● Exercise instructions:
Repeat exactly the lines of the entries below from the one with "dilepas, serta cocok dipadukan dengan celana" through the one with "dengan tinggi mata kaki dan biasanya hanya", both ends included, and nothing else.

Dataset excerpts:
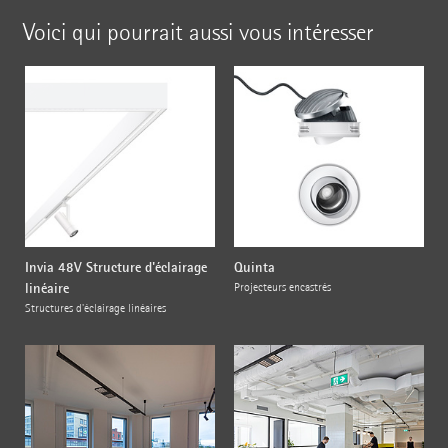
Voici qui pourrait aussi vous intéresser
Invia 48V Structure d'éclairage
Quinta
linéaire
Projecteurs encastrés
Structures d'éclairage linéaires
--
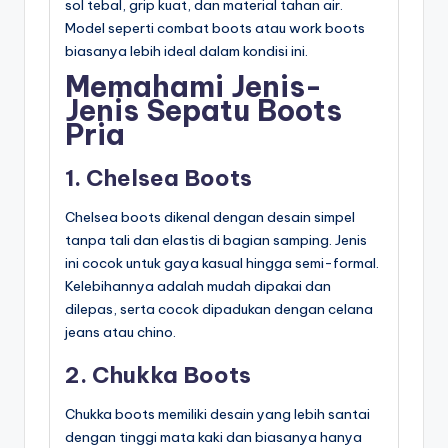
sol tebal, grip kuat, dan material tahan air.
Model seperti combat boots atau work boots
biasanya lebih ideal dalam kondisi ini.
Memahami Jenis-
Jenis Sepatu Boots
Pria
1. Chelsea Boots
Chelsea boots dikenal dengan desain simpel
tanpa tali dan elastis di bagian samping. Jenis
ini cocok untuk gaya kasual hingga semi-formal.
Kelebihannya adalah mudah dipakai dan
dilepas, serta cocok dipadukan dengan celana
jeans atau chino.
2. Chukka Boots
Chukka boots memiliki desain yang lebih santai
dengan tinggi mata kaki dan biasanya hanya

● Result for this task:
dilepas, serta cocok dipadukan dengan celana
jeans atau chino.
2. Chukka Boots
Chukka boots memiliki desain yang lebih santai
dengan tinggi mata kaki dan biasanya hanya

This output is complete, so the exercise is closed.